Велико страдание беспредельного горя... Но велика и причина, вызывающая подобное горе..
Действительность ужасна: отец насилует свою дочь, мать соблазняет сына, брат влечет сестру на позорное ложе, сестра увлекает брата, в доме разврат... в гостях разврат... всюду садизм... в дортуарах — онанизм... Вокруг ложь и клевета, садизм, всюду кровь, порнография, обман, всюду пьянство, безумие, разврат, всюду царит преступление!
Нет, несчастный юноша, не стоят они, эти люди-звери, погубленной ими твоей, некогда светлой, жизни. Пусть твои тираны, твои палачи мучают тебя до смерти, но... не до самоубийства. Пусть благородный порыв твоей возмущенной души послужит призывом к свержению духовного ига и телесного растления твоими насильниками, но не путем самоубийства, а путем жизни, путем смелой, отчаянной борьбы.
Кто чувствует несправедливое, преступное к себе отношение, тот вместо того, чтобы лишить себя жизни, пусть всем и каждому говорит о своем горе, пусть смело кричит о нем, указывая своих тиранов, и голос его будет услышан не теми, „глухими к добру“ не сторожами спасательной станции или железно-дорожными жандармами, не полицейским участком, запротоколившим мертвой буквой твою больную, но живую душу, назвав ее по имени и фамилии, нет, не ими. — Другие услышат тебя, чуткие, искренние сердцем, сильные умом и могущественные духом; они, эти люди, протянут тебе, честный юноша, свою мощную руку и помогут остаться честным тружеником и достойным гражданином.

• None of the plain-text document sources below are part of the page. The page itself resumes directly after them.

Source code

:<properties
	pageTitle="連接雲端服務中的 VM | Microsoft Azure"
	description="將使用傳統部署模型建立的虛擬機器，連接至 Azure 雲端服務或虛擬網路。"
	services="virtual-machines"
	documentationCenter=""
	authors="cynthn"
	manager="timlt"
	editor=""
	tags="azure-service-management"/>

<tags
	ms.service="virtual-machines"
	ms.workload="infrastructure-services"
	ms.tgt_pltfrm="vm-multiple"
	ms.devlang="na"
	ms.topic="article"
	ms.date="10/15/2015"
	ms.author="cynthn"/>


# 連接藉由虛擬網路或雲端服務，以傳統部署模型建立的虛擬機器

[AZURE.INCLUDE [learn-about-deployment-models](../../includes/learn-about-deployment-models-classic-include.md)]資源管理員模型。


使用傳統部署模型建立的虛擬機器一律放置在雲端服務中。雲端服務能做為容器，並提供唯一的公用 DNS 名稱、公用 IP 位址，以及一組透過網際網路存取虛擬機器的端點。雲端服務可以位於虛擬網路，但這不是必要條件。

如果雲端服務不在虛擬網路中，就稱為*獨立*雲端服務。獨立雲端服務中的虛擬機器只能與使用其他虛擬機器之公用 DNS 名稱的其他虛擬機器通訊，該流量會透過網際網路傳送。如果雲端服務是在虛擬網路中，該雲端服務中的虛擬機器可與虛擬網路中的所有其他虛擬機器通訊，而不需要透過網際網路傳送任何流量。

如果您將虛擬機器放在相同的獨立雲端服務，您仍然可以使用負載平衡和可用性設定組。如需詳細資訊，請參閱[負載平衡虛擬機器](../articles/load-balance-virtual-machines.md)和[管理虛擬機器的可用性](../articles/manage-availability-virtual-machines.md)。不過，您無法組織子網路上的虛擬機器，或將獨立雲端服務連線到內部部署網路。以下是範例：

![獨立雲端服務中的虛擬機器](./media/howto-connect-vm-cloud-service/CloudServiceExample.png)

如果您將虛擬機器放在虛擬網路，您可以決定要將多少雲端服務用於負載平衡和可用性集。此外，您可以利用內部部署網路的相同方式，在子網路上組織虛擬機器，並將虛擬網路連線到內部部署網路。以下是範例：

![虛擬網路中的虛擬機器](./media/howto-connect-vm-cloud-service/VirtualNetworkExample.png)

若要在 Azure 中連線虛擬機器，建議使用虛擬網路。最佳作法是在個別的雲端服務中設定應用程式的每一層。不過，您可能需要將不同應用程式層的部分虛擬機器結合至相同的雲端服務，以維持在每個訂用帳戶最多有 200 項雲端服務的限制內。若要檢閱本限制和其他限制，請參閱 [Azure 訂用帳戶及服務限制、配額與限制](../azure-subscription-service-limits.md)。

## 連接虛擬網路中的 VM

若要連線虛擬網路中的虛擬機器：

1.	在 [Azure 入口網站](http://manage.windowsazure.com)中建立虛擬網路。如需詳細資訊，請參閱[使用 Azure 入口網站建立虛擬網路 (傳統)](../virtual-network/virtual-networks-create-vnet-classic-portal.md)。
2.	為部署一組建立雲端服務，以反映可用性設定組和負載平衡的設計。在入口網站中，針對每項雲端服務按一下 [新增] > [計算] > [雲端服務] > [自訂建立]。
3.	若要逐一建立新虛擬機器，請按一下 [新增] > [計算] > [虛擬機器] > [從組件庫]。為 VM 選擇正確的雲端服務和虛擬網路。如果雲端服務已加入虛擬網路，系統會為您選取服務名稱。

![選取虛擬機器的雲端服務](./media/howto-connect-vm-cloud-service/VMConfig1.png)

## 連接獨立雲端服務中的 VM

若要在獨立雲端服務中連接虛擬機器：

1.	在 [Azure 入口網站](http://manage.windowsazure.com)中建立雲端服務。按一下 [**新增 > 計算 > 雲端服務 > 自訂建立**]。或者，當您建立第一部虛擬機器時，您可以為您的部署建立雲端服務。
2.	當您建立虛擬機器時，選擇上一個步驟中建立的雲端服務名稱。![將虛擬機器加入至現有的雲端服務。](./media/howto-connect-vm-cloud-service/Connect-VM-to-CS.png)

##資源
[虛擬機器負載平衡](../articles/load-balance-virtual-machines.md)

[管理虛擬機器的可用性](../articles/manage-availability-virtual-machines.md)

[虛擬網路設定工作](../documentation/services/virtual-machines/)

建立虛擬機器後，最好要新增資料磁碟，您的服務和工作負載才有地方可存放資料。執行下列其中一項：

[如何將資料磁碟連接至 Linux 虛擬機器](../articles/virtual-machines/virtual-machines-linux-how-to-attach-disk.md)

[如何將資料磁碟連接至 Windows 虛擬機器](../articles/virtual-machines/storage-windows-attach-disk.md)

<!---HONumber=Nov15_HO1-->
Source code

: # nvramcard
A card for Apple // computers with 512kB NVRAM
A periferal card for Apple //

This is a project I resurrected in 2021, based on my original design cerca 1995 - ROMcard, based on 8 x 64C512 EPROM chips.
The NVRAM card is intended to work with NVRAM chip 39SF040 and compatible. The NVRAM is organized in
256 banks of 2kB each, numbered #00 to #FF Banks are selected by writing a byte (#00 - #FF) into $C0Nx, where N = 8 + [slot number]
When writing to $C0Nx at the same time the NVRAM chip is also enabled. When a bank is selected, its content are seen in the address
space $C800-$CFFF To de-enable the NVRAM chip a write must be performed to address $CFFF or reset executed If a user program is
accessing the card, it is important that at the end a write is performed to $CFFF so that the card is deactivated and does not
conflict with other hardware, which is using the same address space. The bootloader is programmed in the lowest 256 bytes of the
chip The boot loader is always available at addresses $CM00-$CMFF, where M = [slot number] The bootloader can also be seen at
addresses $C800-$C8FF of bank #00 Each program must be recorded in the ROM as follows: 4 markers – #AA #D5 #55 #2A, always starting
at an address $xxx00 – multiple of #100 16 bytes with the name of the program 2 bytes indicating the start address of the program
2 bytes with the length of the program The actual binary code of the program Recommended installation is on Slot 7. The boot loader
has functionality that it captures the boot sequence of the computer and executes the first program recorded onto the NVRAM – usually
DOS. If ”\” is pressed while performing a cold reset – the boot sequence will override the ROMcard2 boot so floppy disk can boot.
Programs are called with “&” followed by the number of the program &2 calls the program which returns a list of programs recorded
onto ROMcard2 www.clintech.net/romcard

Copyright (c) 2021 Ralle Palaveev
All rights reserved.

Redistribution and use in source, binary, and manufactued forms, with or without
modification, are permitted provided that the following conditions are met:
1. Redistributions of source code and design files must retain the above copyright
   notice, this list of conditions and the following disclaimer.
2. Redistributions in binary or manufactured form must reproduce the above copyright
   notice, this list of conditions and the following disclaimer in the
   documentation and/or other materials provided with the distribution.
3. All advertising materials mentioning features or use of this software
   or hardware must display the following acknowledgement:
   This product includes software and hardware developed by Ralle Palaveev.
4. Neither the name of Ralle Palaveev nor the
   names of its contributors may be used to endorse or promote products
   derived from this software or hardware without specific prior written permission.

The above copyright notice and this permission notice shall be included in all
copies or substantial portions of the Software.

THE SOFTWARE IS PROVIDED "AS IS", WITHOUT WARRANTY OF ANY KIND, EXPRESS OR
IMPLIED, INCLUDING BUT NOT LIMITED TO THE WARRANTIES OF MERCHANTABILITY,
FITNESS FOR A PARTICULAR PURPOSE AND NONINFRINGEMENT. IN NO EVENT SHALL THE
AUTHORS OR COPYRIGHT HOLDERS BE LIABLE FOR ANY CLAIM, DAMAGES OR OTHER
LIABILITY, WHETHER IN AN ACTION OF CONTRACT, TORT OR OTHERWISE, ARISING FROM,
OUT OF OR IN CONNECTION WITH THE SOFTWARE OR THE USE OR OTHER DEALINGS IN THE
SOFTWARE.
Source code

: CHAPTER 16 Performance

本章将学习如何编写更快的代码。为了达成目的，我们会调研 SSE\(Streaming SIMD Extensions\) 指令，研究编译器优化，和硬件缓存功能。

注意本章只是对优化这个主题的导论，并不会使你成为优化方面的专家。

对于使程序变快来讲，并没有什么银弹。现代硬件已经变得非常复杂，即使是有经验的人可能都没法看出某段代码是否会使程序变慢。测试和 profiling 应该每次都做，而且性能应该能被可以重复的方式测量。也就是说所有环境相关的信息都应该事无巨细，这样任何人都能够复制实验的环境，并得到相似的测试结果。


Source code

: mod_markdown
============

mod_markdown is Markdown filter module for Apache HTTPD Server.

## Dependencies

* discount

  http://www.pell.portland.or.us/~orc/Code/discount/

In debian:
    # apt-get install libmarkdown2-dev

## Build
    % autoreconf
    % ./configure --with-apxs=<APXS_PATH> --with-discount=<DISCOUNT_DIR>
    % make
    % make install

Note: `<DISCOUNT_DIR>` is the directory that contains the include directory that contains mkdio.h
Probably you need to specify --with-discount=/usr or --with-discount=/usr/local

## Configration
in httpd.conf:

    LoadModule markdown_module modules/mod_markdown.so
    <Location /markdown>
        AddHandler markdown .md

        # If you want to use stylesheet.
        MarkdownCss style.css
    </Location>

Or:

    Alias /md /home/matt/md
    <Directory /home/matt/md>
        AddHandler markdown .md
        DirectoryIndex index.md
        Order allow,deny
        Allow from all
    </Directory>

Что же касается системы самих экзаменов, на которые сваливают вину самоубийства, то, должно быть, хороши же те экзамены, из-за которых люди лишают себя жизни. Я полагаю, что экзамены так же, как и наука, должны вызывать к себе стремление, уважение и соревнование со стороны экзаменующихся; поэтому экзамены должны представлять из себя не процесс погребения затраченных трудов, а торжество рождения живой человеческой мысли, свидетельствующей о действительном знании известного предмета, а чтобы достигнуть подобного положения, нужно смотреть на экзамены как на турнир человеческих знаний, а не как на контрольно-карательную меру. Нужно, чтобы экзамены служили проводником на получение известных прав и привилегий за достигнутое знание, за ту работу, которая исполнена в течение учебного года. И поэтому должно ввести следующее правило: экзамены должны быть прежде всего не обязательством, а правом каждого учащегося публично подвергнуть свои знания испытанию для получения соответствующих наград, а именно, тот учащийся, который имел годовые отметки не ниже удовлетворительных, имеет право перехода в следующий класс независимо от результата испытаний; ему может быть лишь совестно, если он почему-либо не сумеет выйти победителем на турнире человеческих знаний, взять приз.
Но за то для учащегося, отметки которого были ниже удовлетворительных, подобное испытание должно дать право на переход в следующий класс при выдержании такового. Подобное положение справедливо, а потому не может послужить и косвенным предлогом для самоубийства.
Но ведь не все кончают самоубийством „из-за экзаменов“. Многие умирают от голода и прочих ужасов, созданных несправедливостью людской. Вникните хорошенько в суть дела, и вам сделается жутко; так например, для того, чтобы насаждать дома „терпимости“ и дома „свиданий“, находятся и „люди“ (хороши, должно быть, эти люди) и „капитал“, а для того, чтобы не умирали с голода те люди, которые предназначаются для общего пользования не телом, а умом, знанием, которые отдают свои лучшие силы не для разврата, а для развития наших детей, для блага народа, — для них у нас не находится ни людей, ни капитала. У нас на этот счет один ответ: „пусть мрут — меньше останется нищих“... Спрашивается, при чем же тут экзамены? После всего высказанного, я полагаю, справедливым будет обратиться к обществу со словами: „Врачу, исцелися сам“... и „больные“ сами собой исчезнут. Не будут тогда совершаться ни убийства, ни самоубийства.